Porque, como Shakespeare dijo en La tempestad, “El infierno está vacío, y todos los demonios están aquí”.  Están en la Tierra, y, más concretamente, dentro de nosotros.

Así, la representación artística tiene la cualidad de hacer lo interno, externo. A través de estas representaciones, nuestras peores pesadillas de cada día se ven reflejadas en seres terroríficos y, por tanto, sacadas de nuestro interior para que veamos bien su forma. Cada época tiene sus propios monstruos, y también cada cultura. Y estos seres terroríficos nos muestran gráficamente esos demonios que nos ha tocado vivir.

Es tan potente este proceso que, en el propio momento de experimentar la presencia de esos seres: al leer, al contemplar un cuadro, al ver una película o una serie, sentimos miedo. Los niños temen a estos monstruos y creen que existen en la realidad externa. Nosotros, los adultos, somos conscientes de que los monstruos no existen… Y sin embargo también sentimos temor. Quizás porque, en el fondo de nuestra psique, estas recreaciones conectan con nuestros propios demonios; los verdaderos. Los demonios externos son metáforas de nuestros temores; de nuestra percepción de vulnerabilidad como seres humanos; de nuestras propias acusaciones, juicios y obsesiones.

Lo curioso, además, es que nuestros demonios internos llevan tanto tiempo en nuestro interior, que creemos que somos nosotros mismos los que nos hablamos a través de esas voces, esas imágenes, esas sensaciones.

Estos seres, sin embargo, son elementos psíquicos con una gran independencia y con vida propia. Tienen sus ideas y opiniones, muy diferentes a las que tiene nuestro yo consciente. Pero estos elementos gritan más fuerte y acaparan nuestra atención. Se han ido formando a lo largo de nuestra vida, como conglomerados de experiencias, conflictos y reflejos de la época en la que vivimos.

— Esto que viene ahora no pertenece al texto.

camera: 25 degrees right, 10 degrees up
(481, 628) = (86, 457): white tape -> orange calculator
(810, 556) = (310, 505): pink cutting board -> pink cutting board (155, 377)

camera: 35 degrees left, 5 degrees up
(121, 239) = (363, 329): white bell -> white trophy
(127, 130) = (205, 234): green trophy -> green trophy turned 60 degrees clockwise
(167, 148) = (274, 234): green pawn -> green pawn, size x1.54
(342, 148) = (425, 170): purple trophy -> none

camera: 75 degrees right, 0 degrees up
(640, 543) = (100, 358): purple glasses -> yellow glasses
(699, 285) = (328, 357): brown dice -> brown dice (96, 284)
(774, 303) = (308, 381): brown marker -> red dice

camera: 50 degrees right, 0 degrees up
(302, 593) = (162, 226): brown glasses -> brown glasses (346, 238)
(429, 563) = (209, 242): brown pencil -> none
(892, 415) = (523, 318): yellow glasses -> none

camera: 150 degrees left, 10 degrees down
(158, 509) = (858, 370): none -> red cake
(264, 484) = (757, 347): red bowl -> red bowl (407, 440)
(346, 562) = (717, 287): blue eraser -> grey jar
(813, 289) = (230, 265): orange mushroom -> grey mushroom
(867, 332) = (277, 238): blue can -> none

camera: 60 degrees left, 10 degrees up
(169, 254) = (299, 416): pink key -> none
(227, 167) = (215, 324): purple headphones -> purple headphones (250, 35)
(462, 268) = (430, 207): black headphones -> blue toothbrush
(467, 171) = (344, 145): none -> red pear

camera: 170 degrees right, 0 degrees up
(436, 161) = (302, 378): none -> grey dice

Cuando necesitamos exorcizar estos demonios, la propia expresión creativa es esencial. A través de ella, los sacamos fuera de nosotros, les damos forma, nos permitimos ver cómo son realmente, qué dicen, qué nos hacen sentir, y cuánto nos boicotean. No hace falta ser un artista para poder identificar y señalar a nuestros demonios. Esto no va de perfeccionismo artístico sino de expresión y de sacar fuera lo que está dentro.

Y a medida que lo vamos sacando gracias a nuestros lápices de colores, nuestra escritura, nuestra masilla de moldear, nuestros cantos, o nuestros bailes, los demonios van perdiendo la fuerza de lo oculto, de lo que se cuela a través de las tareas de nuestro día a día. Si somos capaces de captarlos y quitarles su camuflaje, comenzamos a tener claro quién es nuestro enemigo, y qué trucos usa para embaucarnos. Y los demonios van haciéndose más y más pequeños. Realmente odian los lápices de colores.